The defendants appealed on justiciability grounds.
The Court of Appeals, in a divided ruling, reversed the lower court. The judges in the majority decided that the action was not justiciable. Judge Mark Gundrum was the author of the court’s opinion, concentrating on Planned Parenthood’s lack of standing to bring the action.
His analysis rested first on his declaration that in Planned Parenthood’s undisputed procedure for medication abortions, the physician is present when the two medications are “dispensed.” Therefore there would be no violation under that interpretation of “give/given.”
As to the second interpretation — that “give/given” means administering the drugs to the woman — Gundrum pronounced that a Planned Parenthood physician could not be in violation of the law. The physician does not “administer” the second medication, Gundrum concluded, since the woman takes it herself.
In respect to the voluntary-consent statute, Gundrum determined that Planned Parenthood failed to show any future harm since it has continued to obtain consent before surgical abortions.
He further noted that in both their appellate brief and the stipulation during the pendency of the federal action, the defendants expressed “their clear belief” that the voluntary-consent statute “will be” governed by the good-faith standard.
Yet at the same time, Gundrum acknowledged that none of the defendants — or their successors — is bound by a brief or a stipulation not entered into the record.
And even though he recognized that Planned Parenthood physicians “do not need to await actual legal action or even a clearly expressed threat of legal action against them in order to have standing for a declaratory judgment,” he concluded the controversy was not justiciable.
In a cogent and thorough dissent, Chief Judge Lisa Neubauer debunked the majority opinion. She first observed the paradox that although the majority concluded the matter was non-justiciable, it nonetheless construed the medication-abortion statute.
She found the statute ambiguous. She painstakingly deconstructed the statute to show that the majority’s pronouncement about the meaning of “given to the woman” was inconsistent with canons of statutory construction and common sense.
She found the matter justiciable because mere statements by the defendants that they agreed with the desired interpretation of the statute did not render the parties non-adverse. She quoted John Adams: “Court access to resolve legitimate issues of statutory construction does not turn upon the good faith of government officials.”
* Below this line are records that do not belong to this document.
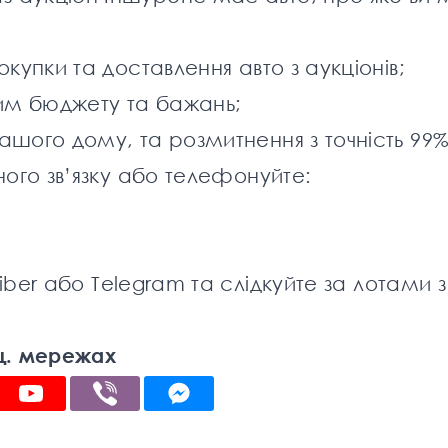
окупки та
доставлення
авто з аукціонів;
шим бюджету та бажань;
шого дому, та розмитнення з точність 99%
ного
зв’язку або телефонуйте:
iber
або
Telegram
та слідкуйте за лотами з
ц. мережах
As to the voluntary consent statute, Neubauer criticized the majority’s non-justiciability conclusion as unsupported in declaratory-judgment jurisprudence.
Here, as had Niess, she presented the leading Wisconsin cases on justiciabilty and the difference between an actual threat and a direct threat. That is, Planned Parenthood’s physicians are directly threatened by the voluntary-consent statute even if they are not actually prosecuted under it.
Lastly, she noted that the defendants did not challenge Judge Niess’ ambiguity findings or his interpretation of either statute, thus conceding his conclusions. Therefore, Niess’ decision should have been affirmed.
The dissent outweighs the majority opinion in legal reasoning and force of logic.
The majority opinion lacks depth and clarity, and turns the law of justiciability — particularly the concept of standing — on its ear.
It misunderstood direct versus actual harm, as well as future harm. In the process, it simply — and shockingly — took the defendants’ word that they wouldn’t proceed against Planned Parenthood in any of the three legal forums.
It’s possible that Planned Parenthood will not petition the Supreme Court for review because in a sense it obtained a favorable outcome: a declaration that it could not be in violation of the medication-abortion statute.